# Holley in Flight



## JillandDan (Sep 8, 2010)

We went to my Grandmom's for Memorial Day. I was curious to see how she would do with the Doberman there. He is the sweetest thing but she has not been around him yet. He is about 120lbs and very tall. She got him to chase her a bit. Then we all watched in amazement as she flew over him. She had no fear of such a big dog which is great since we plan on adding a doberman to the family soon. My Grandmom said she was a "sassy little thing." Haha.


----------



## kellygh (Oct 25, 2010)

Great pic. Despite their power, I bet the Dobe couldn't catch Holley ;D I'm still amazed at how fast, powerful, & agile the V is for their size! When are y'all getting a Doberman?
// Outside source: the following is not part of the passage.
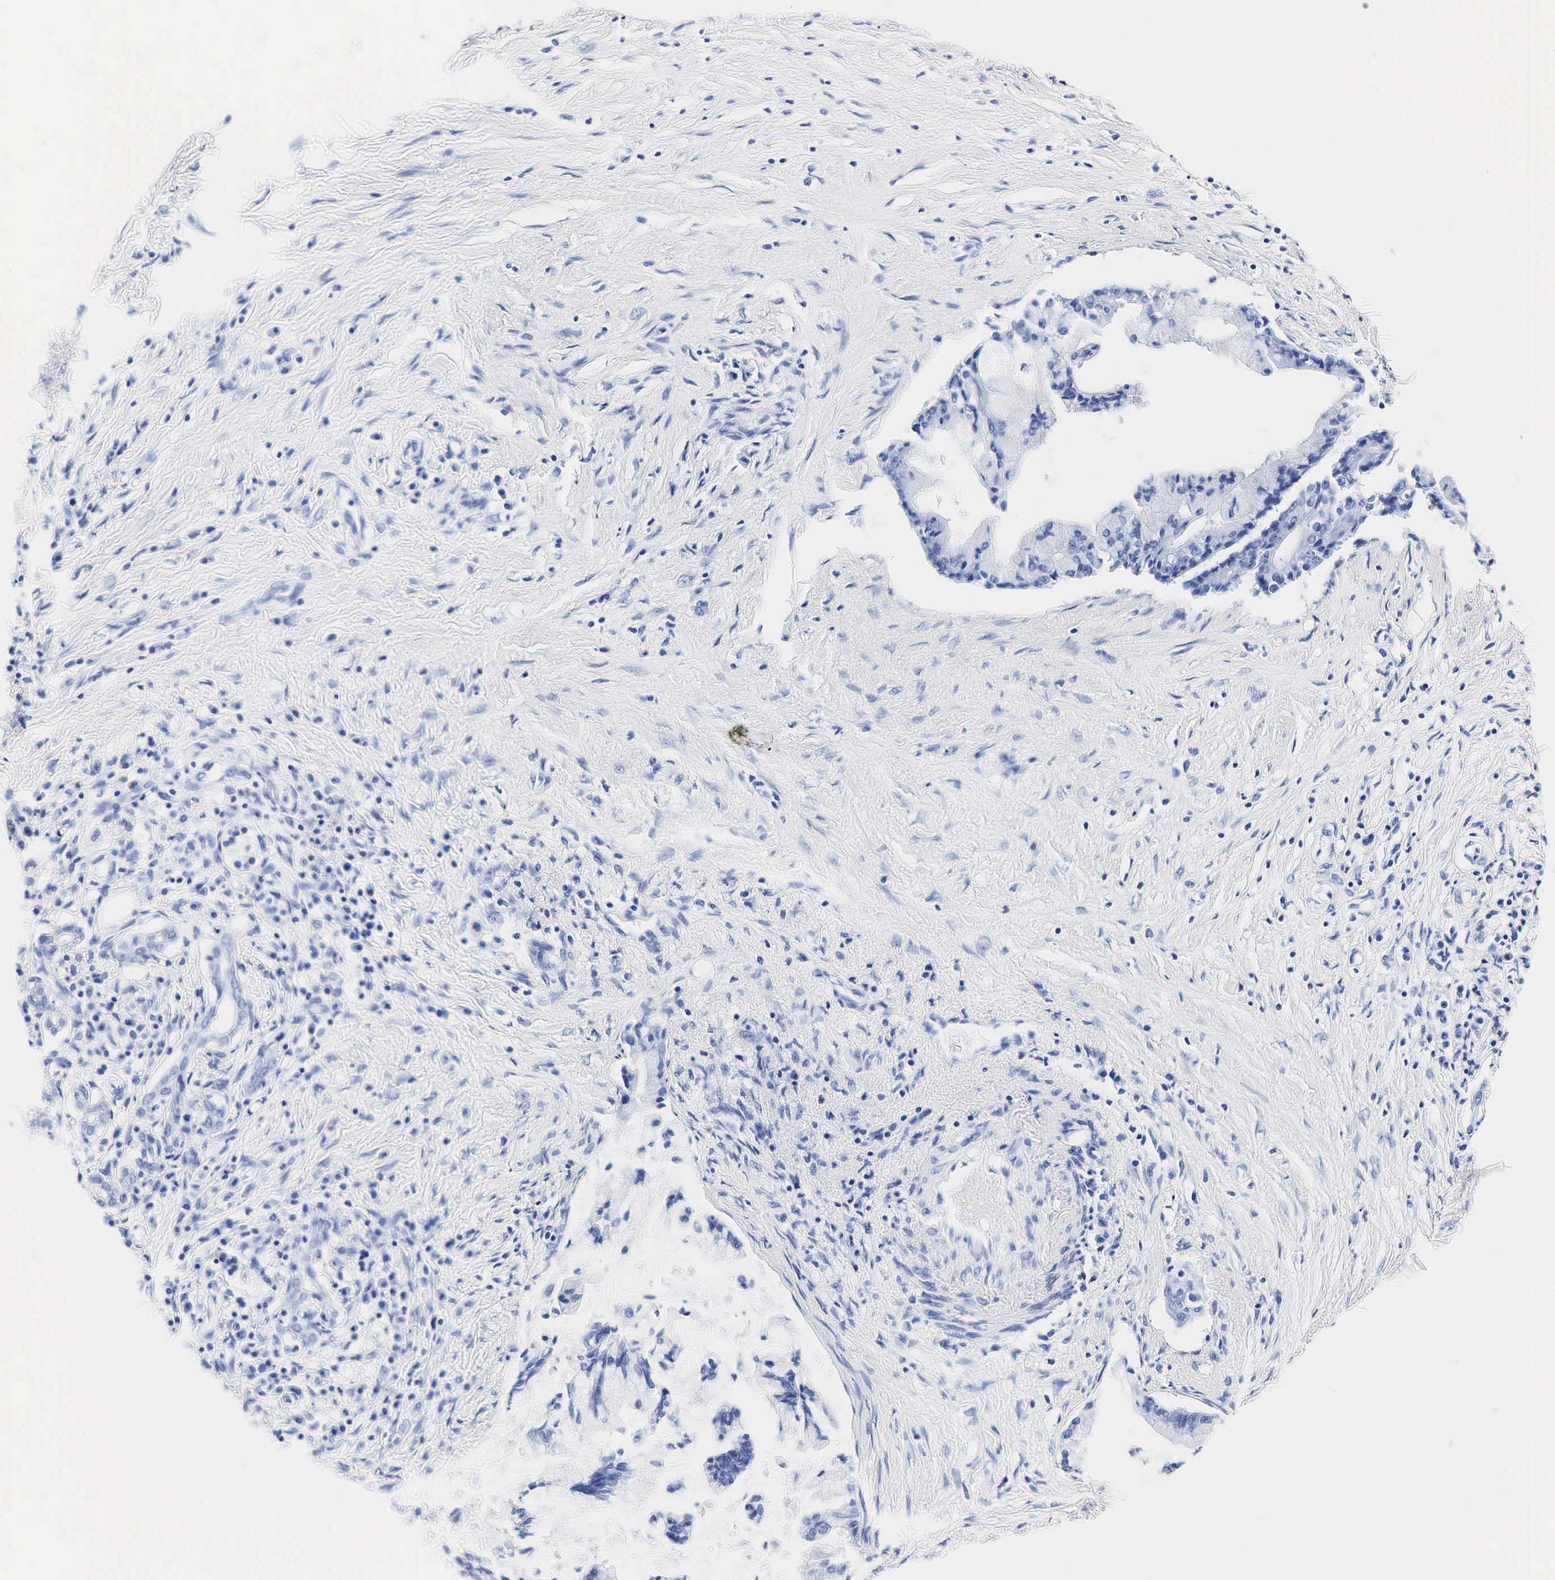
{"staining": {"intensity": "negative", "quantity": "none", "location": "none"}, "tissue": "pancreatic cancer", "cell_type": "Tumor cells", "image_type": "cancer", "snomed": [{"axis": "morphology", "description": "Adenocarcinoma, NOS"}, {"axis": "topography", "description": "Pancreas"}], "caption": "A high-resolution photomicrograph shows immunohistochemistry staining of pancreatic cancer (adenocarcinoma), which shows no significant positivity in tumor cells. (DAB immunohistochemistry (IHC) visualized using brightfield microscopy, high magnification).", "gene": "TG", "patient": {"sex": "male", "age": 59}}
I love them, and we considered getting one early in the dog search. You will have 2 regal looking friends


----------



## JillandDan (Sep 8, 2010)

He didn't even try to catch her really. She was running all around the trampoline and he would just wait for her to come around and try. He is a little older and overweight so he didn't last long. I was just glad that he could put up with her. She can be very persistent to play and I want to make sure he could deal with it. He did alright. My family was so shocked with how fast she is. They have never seen a V in motion before. We will be getting one hopefully in late fall. We move into our house in October and once settled we will be able to adopt one. Hopefully there is one available that is a good fit. I have grown up around them so I have always loved the breed. Our apartment complex doesn't allow them though. It will be so nice for Holley to have a playmate. She was so happy to run with him.


----------